武田 正文さん(以下:武田):お寺へお参りに行けないご門徒の方へ、なんとかしてみ教えをお伝えできないかと考えたのがきっかけです。いつもご法座にお参りされているご門徒の方のお顔が見えなくて、どうしたのかなと思ってお話を伺いにいったところ、膝が痛くて階段を登れない、腰が痛くて長時間座っていられないといった事情でご法座に参れないことが分かったんです。身体が元気なうちしかお参りへ行けないのは、寂しいことですよね。
それで、色々と考えて、インターネットを通した動画配信サービスであるYouTubeを活用した情報発信や伝道を思いつきました。YouTubeであれば、パソコンや携帯電話などの情報機器があれば自宅から視聴できますし、高齢者施設でもいずれテレビで視聴できるようになるかもしれません。
同時に、YouTubeを通してなら、若い世代の方々へも情報発信ができますよね。若い世代の方々も、決して仏教に興味がないわけではなく、お仕事や生活サイクルの問題でご法座に行きたくても行けないという事情があるようです。YouTubeは、そうした方々のニーズも満たせるのではないでしょうか。

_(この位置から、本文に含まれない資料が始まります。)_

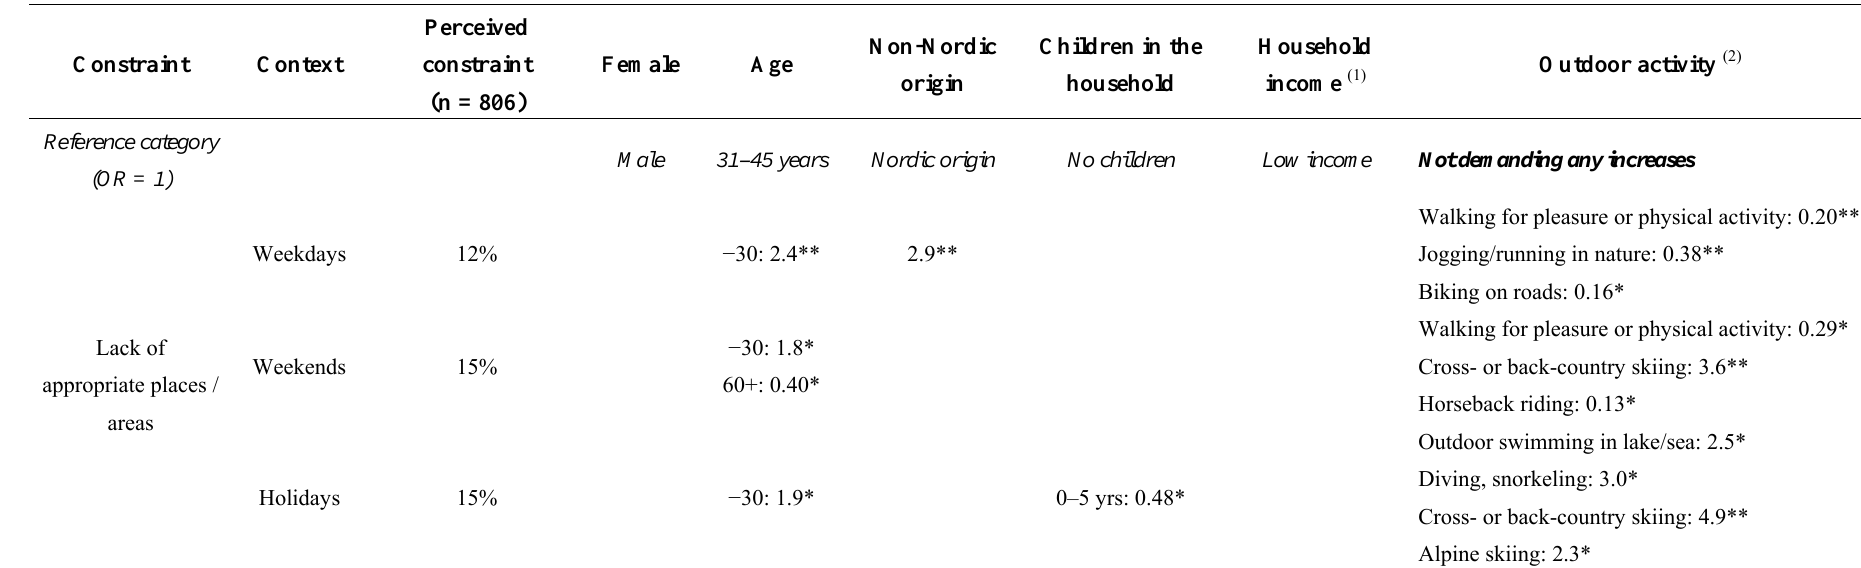
Table 3. Logistic regression analyses of constraints to increase participation in outdoor recreation activities. Significant (p < 0.05) odds ratios (OR) are shown in the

ーーなるほど。YouTubeをはじめられた背景には、そのようなご門徒の方への配慮があったんですね。では、YouTubeへ動画を投稿される上で、ご苦労されたところはありますか?
武田:開設初期の、チャンネル登録者数が1000人になるまでの時期が本当に大変でした。2020年の1月にチャンネルを開設して、登録者数が増え始めたのがその4月ごろでした。世間は新型コロナウイルス感染症による緊急事態宣言真っ只中の時期ですね。
YouTubeの特性上、最初にどれだけ多くの動画を投稿できるかがその後の分岐点なんです。ですが、最初は投稿しても投稿しても全然注目されません。この、アクションを起こしてから結果が出るまでの停滞期がすごく辛かったですね。
ーー頑張っても結果が出ない、というのはつらい期間ですね。YouTubeではどういった内容の動画を配信されているのでしょうか?
武田:浄土真宗のお経や、み教えについて話した動画、他にはご法名のいただき方を解説した動画も投稿しています。当初は浄土真宗に関連した内容の動画を中心に投稿していましたが、今後は臨床心理士やカウンセラーの経験も活かし、悩みや苦しみに応えた動画も投稿しようと思っています。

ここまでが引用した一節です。